Perilaku Diogenes ini sebagian didasari oleh keyakinan bahwa jika suatu tindakan tidak memalukan secara pribadi, maka tindakan tersebut seharusnya tidak memalukan di depan umum.
Menurut Diogenes, etika yang beredar di tengah masyarakat adalah buatan manusia yang tidak dapat membuat seseorang menjadi manusia yang baik dan layak.
Banyak orang yang menganggapnya sakit jiwa. Namun Diogenes mengklaim bahwa ia telah menjalani kehidupan yang sepenuhnya jujur.
Plato dan Alexander Agung
Karena menganggap tata krama dan etiket adalah kehidupan palsu di dunia mimpi, Diogenes meyakini hal itu tidak boleh dituruti. Dampaknya, ia sering menghina para atasan sosialnya, termasuk Plato dan Alexander Agung.
Suatu waktu, Plato mendefinisikan manusia sebagai "makhluk berkaki dua tak berbulu". Karena definisinya ini, ia mendapatkan pujian dari banyak orang.

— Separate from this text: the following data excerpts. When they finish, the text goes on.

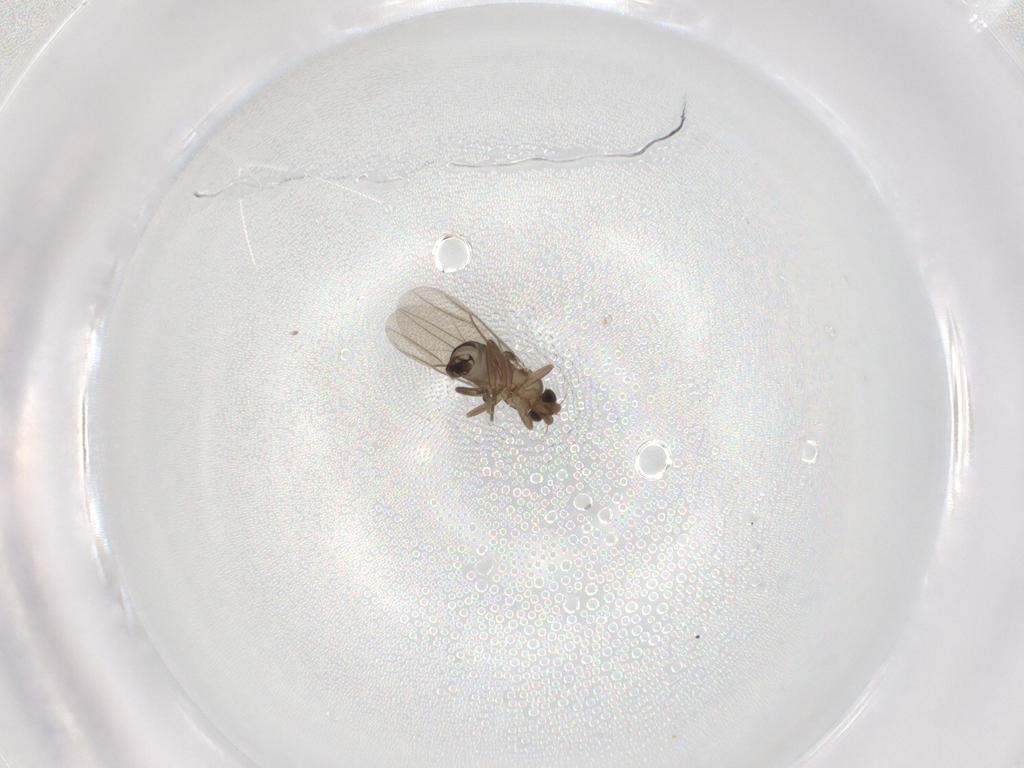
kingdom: Animalia
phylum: Arthropoda
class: Insecta
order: Diptera
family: Phoridae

Berbeda dengan Diogenes, alih-alih memuji ia malah membawa seekor ayam botak ke Akademi Plato, dan berkata, "Lihatlah, inilah manusia Plato."
Plato kemudian menambahkan "dengan kuku yang lebar dan rata" pada definisinya. Ini bukan pertama kali Diogenes menghina Plato di depan umum, tetapi ini adalah insiden yang paling terkenal.

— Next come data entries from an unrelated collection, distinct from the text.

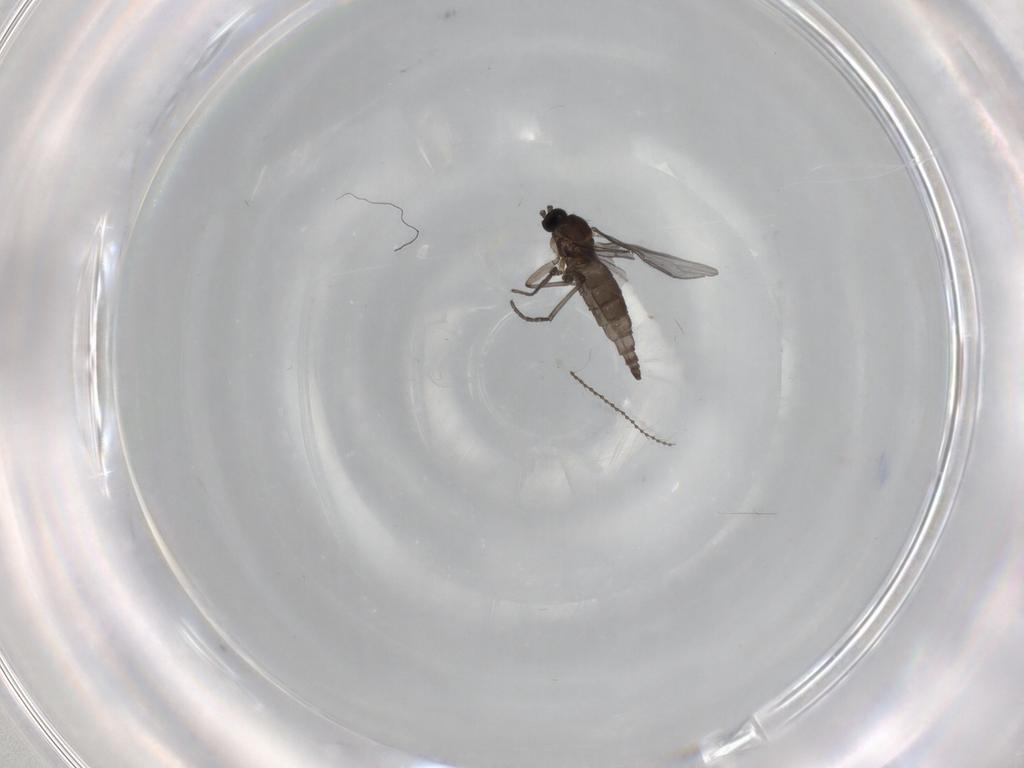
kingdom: Animalia
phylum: Arthropoda
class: Insecta
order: Diptera
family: Sciaridae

Kisah lain datang dari Alexander Agung, salah satu pemimpin terbesar dalam sejarah dunia. Pada suatu hari ia meluangkan waktunya untuk mengunjungi Diogenes.
Ia menemui filsuf Sinisme tersebut sedang bersantai di bawah sinar matahari. Alexander dengan murah hati kemudian menawarkan pilihan hadiah kepadanya. Namun dengan acuh Diogenes menjawab, “Menjauhlah dari matahariku.”
Alexander mengagumi semangatnya dan berkata, "Jika saya bukan Alexander, saya ingin menjadi Diogenes" dan Diogenes menjawab, "Jika saya bukan Diogenes, saya juga ingin menjadi Diogenes."